Dataset Parallelism
Overview
Teaching: 15 min
Exercises: 10 minQuestions
How do we apply the same command to every file or parameter in a dataset?
Objectives
Use GNU Parallel to apply the same command to every file or parameter in a dataset
Dataset Parallelism with GNU Parallel
GNU Parallel is a very powerful command that lets us execute any command in parallel. To do this effectively we need what is often called an “embarrasingly parallel” problem. These are problems where a dataset can be split into several parts and each can be processed independently and simultaneously. Such problems often occur when a dataset is split across multiple files or there are multiple parameters to process.
Basic use of GNU Parallel
In the Unix shell we could loop over a dataset one item at a time by using a for loop and the ls command together.
for file in $(ls) ; do
echo $file
done
We can ask GNU parallel to perform the same task and at least several of the echo commands will run simultaneously.
The {1}
after the echo will be substituted by what ever comes after :::
, in this case the output of the ls command.
parallel echo {1} ::: $(ls)
We could also use a set of values instead of ls:
parallel echo {1} ::: 1 2 3 4 5 6 7 8
Just running echo commands isn’t very useful, but we could use parallel to invoke a Python script too. The serial example to process a series of NetCDF files would be:
for file in $(ls *.nc) ; do
python myscript.py $file
done
And with parllel it would be:
parallel python myscript.py {1} ::: $(ls *.nc)
Citing Software
It is good practice to cite the software we use in research. GNU Parallel is particularly vocal about this and it will remind you to cite it.

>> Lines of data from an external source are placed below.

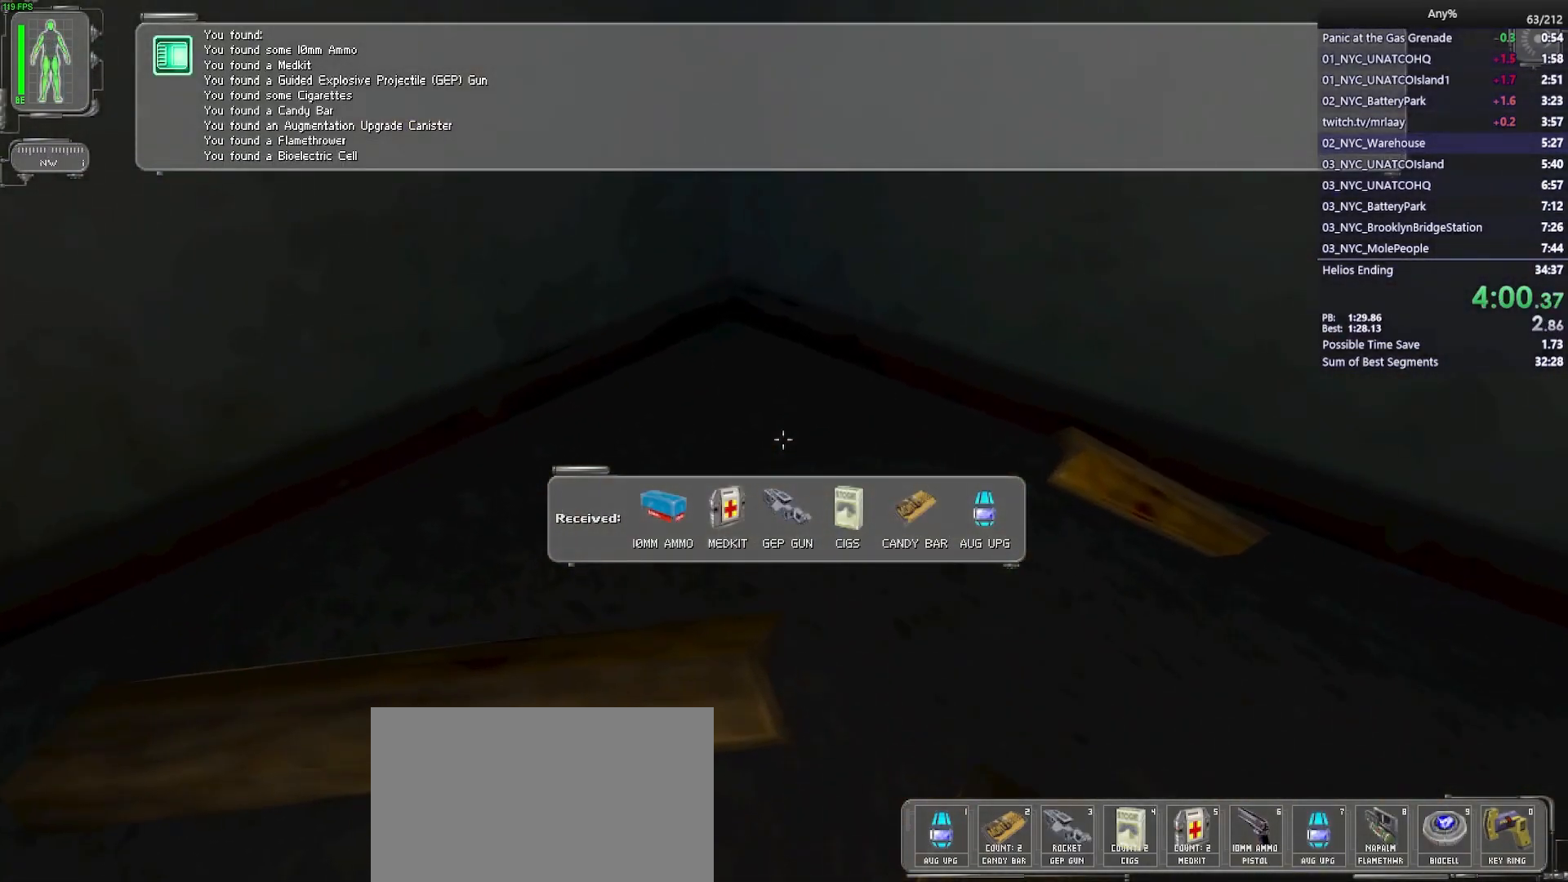
{"keys": ["w"], "mouse": [], "events": [[100, "mouse_wheel", "up"], [150, "w", "down"], [200, "ctrl", "up"], [383, "4", "down"], [483, "4", "up"]]}
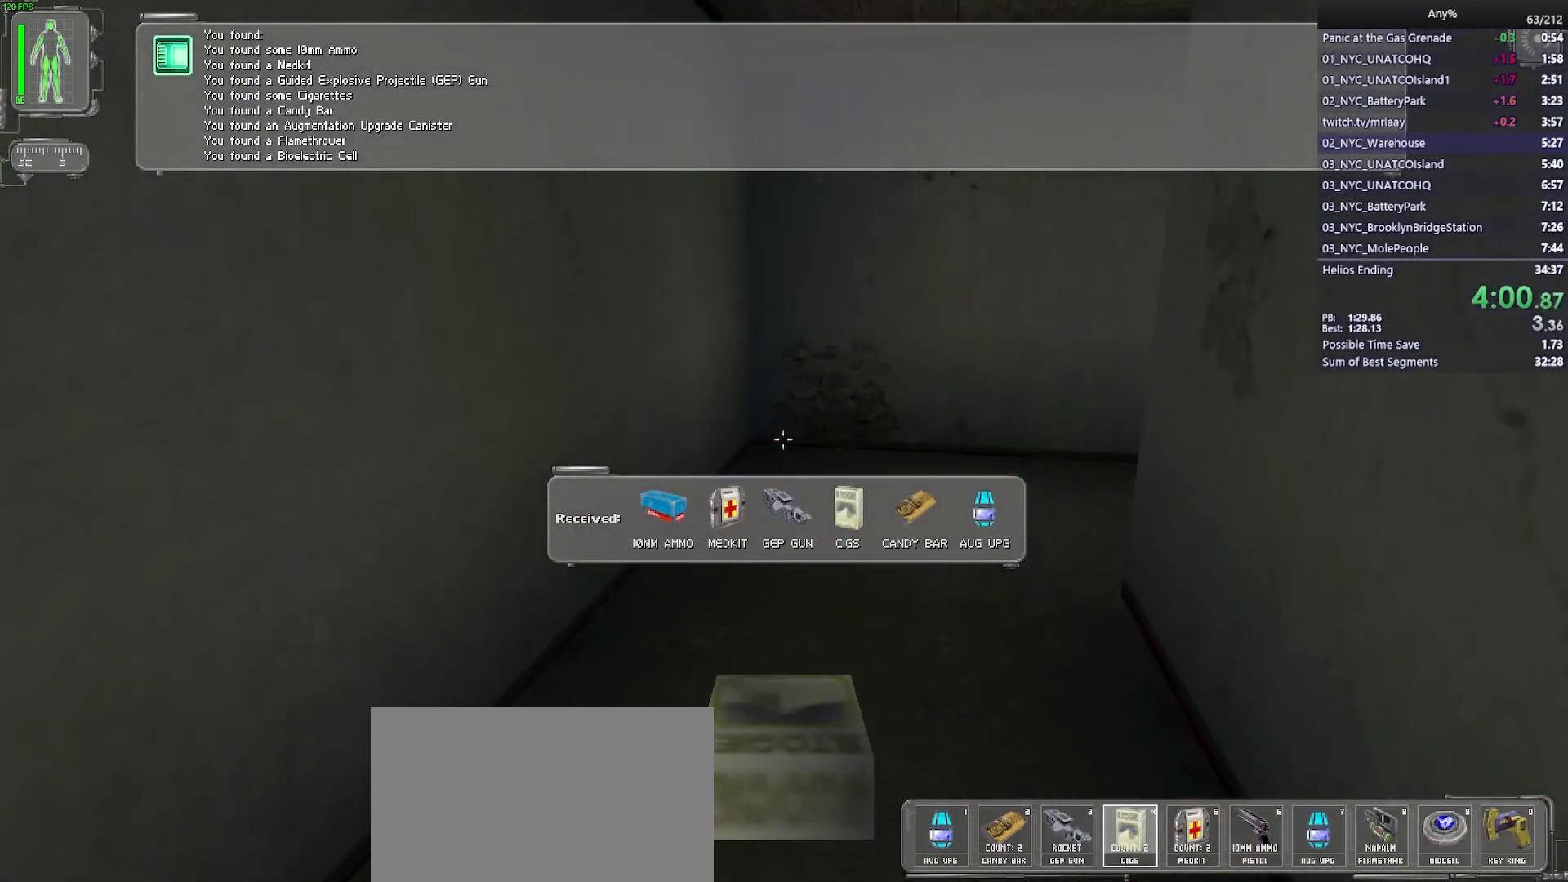
{"keys": ["w"], "mouse": [], "events": []}
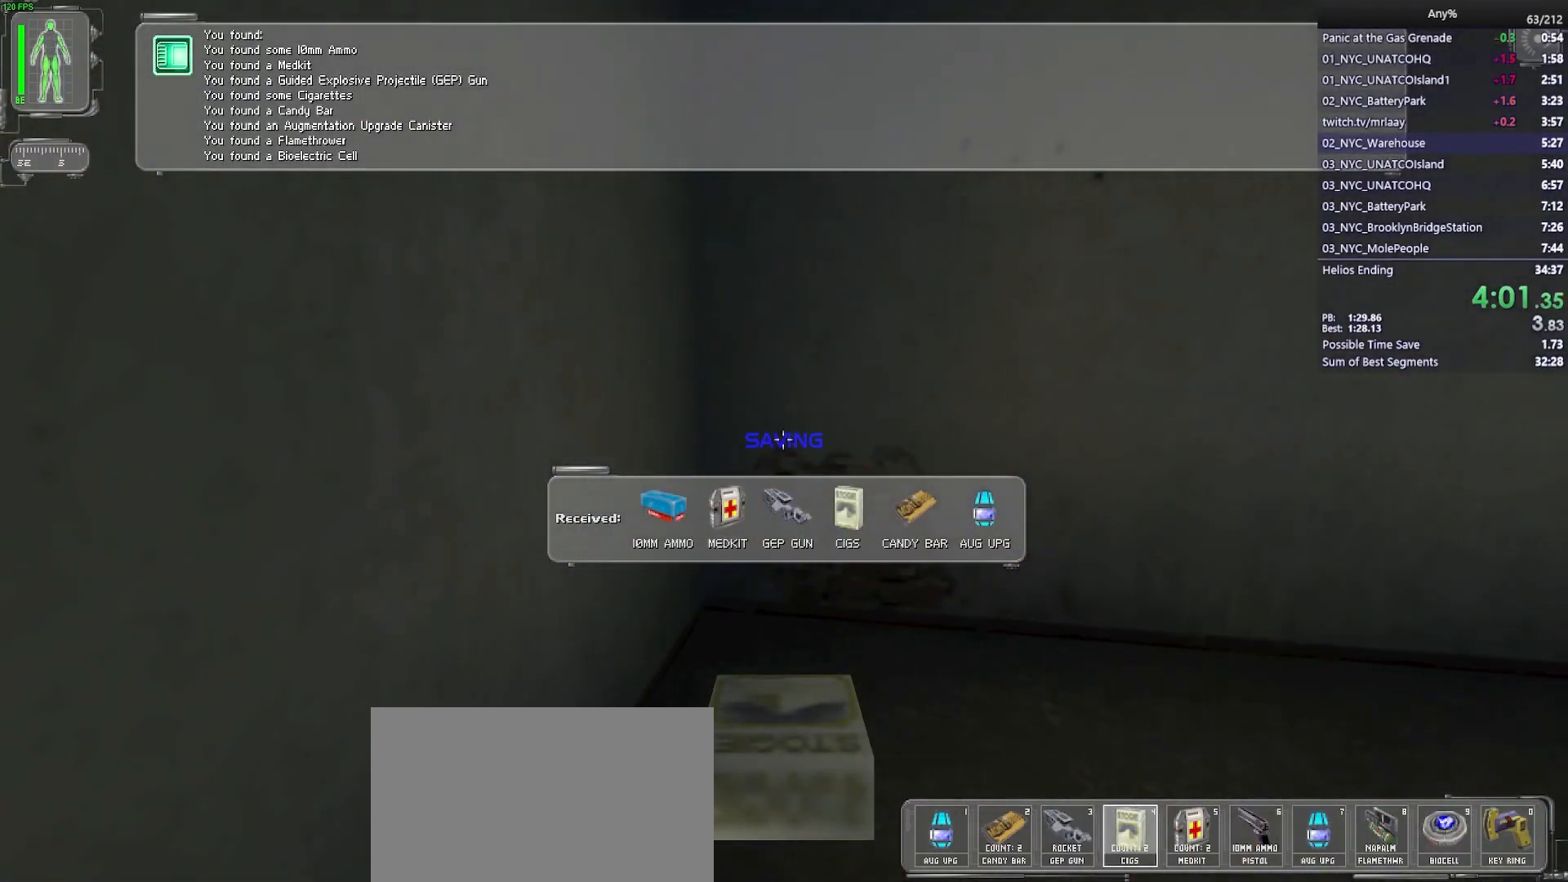
{"keys": [], "mouse": [], "events": [[233, "mouse_left", "down"], [233, "w", "up"], [333, "mouse_left", "up"]]}
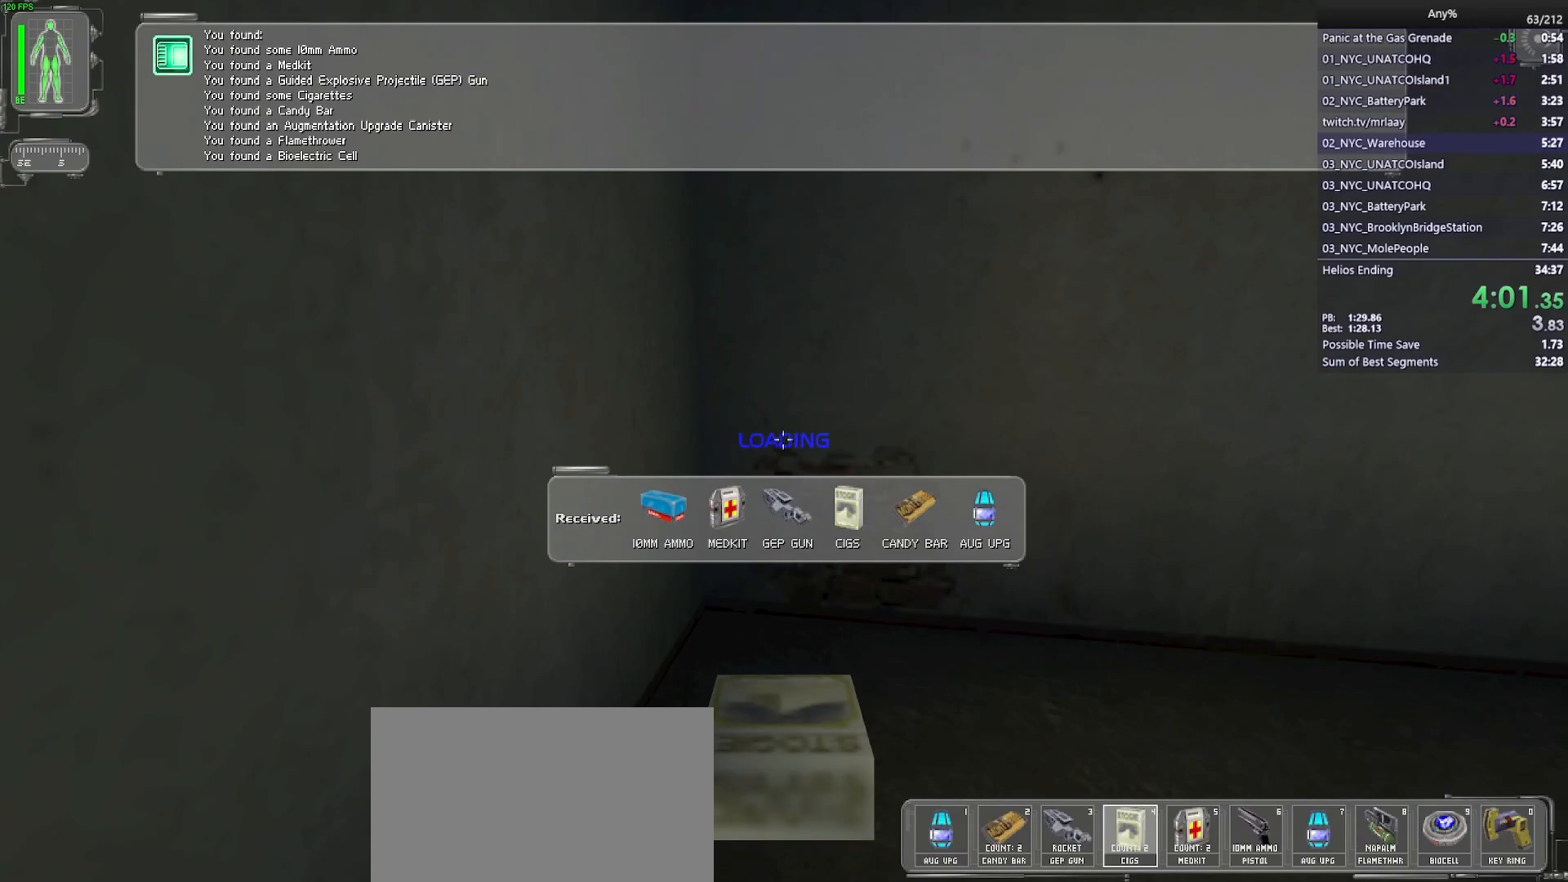
{"keys": [], "mouse": [], "events": []}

Running parallel --citation
will show us all of the information we’ll need if we are going to cite it in a publication, it will also prevent further reminders about it.
Working with multiple arguments
The {1}
can be used multiple times if we want the same argument to be repeated.
If for example the script required an input and output file name and the output was the input file with .out on the end, then we could do the following:
parallel python myscript-2.py {1} {1}.out ::: $(ls *.nc)
Using a list of files stored in a file
Using commands or lists of arguments is fine for many use cases, but sometimes there are cases where we might want to use a list of files in a text file.
For this we use the ::::
(note four, not three :s) separator and specify the file name after that, each line in file will be used as a line of input.
ls *.nc | grep "^ABC" > files.txt
parallel python myscript-2.py {1} {1}.out :::: files.txt
More complex arguments
Parallel can also run two (or more) sets of arguments, the first argument will become {1}
, the second {2}
and so on. Each argument’s input list must be separated by a :::
.
parallel echo "hello {1} {2}" ::: 1 2 3 ::: a b c
We can also mix the :::
and ::::
notations to have some arguments come from files and others from lists.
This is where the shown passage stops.